Saturday, 7 February 2009

2nd Class Service

Royal Mail, now there's a poor excuse for a service. Now I'm not generally a bitter person - for fear of picking up the Daily Mail and shouting at the TV, but Her Majesty's postal service really has got a lot to answer for. I don't really care about the number of daily collections, post office closures, or even what time my post is delivered. But there are a few things which I really shouldn't have to complain about.

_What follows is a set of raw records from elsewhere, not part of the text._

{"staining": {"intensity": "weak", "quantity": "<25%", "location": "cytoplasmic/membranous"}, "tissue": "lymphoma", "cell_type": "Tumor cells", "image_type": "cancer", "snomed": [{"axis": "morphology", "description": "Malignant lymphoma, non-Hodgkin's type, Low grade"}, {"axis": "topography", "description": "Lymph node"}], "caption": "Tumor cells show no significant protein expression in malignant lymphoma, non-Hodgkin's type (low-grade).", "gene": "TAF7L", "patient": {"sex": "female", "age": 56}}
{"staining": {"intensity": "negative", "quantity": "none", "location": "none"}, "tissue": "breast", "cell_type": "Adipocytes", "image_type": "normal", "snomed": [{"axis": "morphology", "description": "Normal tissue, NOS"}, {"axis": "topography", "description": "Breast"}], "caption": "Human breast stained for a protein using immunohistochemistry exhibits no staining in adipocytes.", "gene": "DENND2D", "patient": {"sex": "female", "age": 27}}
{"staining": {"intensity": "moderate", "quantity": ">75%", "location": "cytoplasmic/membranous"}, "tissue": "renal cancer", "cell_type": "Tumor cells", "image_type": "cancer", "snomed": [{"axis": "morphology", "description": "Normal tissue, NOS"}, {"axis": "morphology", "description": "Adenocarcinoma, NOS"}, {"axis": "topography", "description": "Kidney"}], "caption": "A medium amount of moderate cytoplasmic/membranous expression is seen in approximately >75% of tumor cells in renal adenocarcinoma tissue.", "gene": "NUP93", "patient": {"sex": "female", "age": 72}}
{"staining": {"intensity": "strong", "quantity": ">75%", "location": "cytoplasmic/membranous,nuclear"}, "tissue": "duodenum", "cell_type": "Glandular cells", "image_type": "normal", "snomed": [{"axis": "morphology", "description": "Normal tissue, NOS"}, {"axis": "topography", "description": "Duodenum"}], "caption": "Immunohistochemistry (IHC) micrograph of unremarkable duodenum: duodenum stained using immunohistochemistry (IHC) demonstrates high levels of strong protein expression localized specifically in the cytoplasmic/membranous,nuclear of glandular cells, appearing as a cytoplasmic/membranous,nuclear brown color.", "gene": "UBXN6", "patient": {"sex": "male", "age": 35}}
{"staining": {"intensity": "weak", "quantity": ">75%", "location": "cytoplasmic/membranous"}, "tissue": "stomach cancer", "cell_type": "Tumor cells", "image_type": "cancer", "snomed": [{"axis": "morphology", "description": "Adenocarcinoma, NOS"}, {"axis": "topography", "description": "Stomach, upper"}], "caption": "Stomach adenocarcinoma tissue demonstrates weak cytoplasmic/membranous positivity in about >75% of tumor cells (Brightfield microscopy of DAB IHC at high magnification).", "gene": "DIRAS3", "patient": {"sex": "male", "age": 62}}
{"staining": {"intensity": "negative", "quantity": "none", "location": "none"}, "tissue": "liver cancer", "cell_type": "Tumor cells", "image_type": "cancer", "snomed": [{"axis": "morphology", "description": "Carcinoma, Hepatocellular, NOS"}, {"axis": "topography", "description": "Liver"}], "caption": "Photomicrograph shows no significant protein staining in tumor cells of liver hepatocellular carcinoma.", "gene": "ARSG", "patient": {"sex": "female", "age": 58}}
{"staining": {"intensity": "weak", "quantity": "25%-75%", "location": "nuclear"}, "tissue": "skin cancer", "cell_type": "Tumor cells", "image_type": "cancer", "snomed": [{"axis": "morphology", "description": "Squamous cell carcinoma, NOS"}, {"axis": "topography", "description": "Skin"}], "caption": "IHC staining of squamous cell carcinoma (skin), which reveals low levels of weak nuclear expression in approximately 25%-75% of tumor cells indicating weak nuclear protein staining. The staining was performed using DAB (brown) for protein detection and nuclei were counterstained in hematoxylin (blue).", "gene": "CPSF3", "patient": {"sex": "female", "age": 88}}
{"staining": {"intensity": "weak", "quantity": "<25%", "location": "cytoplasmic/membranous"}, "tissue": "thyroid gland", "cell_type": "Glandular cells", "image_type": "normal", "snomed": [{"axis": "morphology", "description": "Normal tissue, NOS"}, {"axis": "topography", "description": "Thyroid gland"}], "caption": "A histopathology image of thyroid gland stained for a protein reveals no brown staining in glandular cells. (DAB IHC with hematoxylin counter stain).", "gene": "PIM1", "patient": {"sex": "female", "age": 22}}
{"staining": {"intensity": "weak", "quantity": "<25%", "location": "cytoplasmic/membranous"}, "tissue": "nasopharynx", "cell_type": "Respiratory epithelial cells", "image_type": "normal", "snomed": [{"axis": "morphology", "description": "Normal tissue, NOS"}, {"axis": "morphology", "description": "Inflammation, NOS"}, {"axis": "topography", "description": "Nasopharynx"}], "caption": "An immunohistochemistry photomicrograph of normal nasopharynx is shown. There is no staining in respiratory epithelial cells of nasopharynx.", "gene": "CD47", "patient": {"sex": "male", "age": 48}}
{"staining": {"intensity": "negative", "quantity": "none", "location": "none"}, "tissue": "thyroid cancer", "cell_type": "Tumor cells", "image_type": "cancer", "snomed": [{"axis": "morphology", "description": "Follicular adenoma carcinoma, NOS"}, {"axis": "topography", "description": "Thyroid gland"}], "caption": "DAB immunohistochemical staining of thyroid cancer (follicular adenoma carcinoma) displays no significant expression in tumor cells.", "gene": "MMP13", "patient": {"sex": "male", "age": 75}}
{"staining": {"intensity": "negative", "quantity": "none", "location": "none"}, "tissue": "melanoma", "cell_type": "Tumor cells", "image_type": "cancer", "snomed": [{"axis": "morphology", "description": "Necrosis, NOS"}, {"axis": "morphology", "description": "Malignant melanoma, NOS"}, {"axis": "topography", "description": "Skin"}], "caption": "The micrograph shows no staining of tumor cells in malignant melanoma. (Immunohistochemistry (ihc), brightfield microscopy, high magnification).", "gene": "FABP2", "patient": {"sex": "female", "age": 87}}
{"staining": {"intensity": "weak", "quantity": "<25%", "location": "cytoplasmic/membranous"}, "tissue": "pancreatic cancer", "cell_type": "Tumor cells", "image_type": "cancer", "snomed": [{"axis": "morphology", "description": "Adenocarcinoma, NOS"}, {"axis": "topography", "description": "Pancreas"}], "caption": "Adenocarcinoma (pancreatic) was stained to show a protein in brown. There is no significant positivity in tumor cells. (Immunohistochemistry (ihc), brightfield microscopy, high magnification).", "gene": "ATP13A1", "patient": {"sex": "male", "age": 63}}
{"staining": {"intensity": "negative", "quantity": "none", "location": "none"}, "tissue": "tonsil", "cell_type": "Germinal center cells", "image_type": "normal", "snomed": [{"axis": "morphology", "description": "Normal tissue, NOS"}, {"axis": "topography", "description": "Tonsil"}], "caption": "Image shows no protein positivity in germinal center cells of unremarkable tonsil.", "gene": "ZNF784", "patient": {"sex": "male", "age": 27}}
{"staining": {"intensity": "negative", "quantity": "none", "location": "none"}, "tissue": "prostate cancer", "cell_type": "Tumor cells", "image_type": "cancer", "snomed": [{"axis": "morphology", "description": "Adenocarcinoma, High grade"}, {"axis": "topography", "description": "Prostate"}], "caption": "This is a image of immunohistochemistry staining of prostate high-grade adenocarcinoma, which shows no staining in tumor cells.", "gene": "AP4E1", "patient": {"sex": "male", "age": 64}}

First of all, 'Special Delivery'. Exactly what's special about it? Am I missing something, or should receiving something posted to you just be the service - to just go without saying? Should I really have to pay more to guarantee this basic requirement? But even worse of course, even 'Special Delivery' doesn't actually guarantee delivery of the item, it just insures the value of it. So what's the point? I might as well just post my letters into the bin, or give them to a tramp in exchange for some old Burger King wrappers. At least then there's a chance I could receive some free burger coupons or a plastic Woody Woodpecker toy.

Then there's picking up a parcel. Now I've no idea, not being very old and all, about how Post 'used' to be. But I'm pretty sure Henry VIII, Oliver Cromwell, or Winston Churchill didn't need to wait 48 fucking hours after receiving a parcel slip to be able to retrieve their consignments. And I bet once they'd got to their parcel depots, theirs were the ones you can actually see through the hatch, not the ones which are so hidden in the labyrinth of failed deliveries the postal assistant emerges after 35 minutes looking like he's just slayed a dragon.

I think what's been lost here is the common sense. Replaced, like with so many things in society, with bureaucracy. I once bemused the assistant in my local parcel depot by asking if I could post something. The fact is, it's not difficult to deliver something which has the delivery address written on it. So just get on with it, and stop pretending efficiency is a chargeable luxury.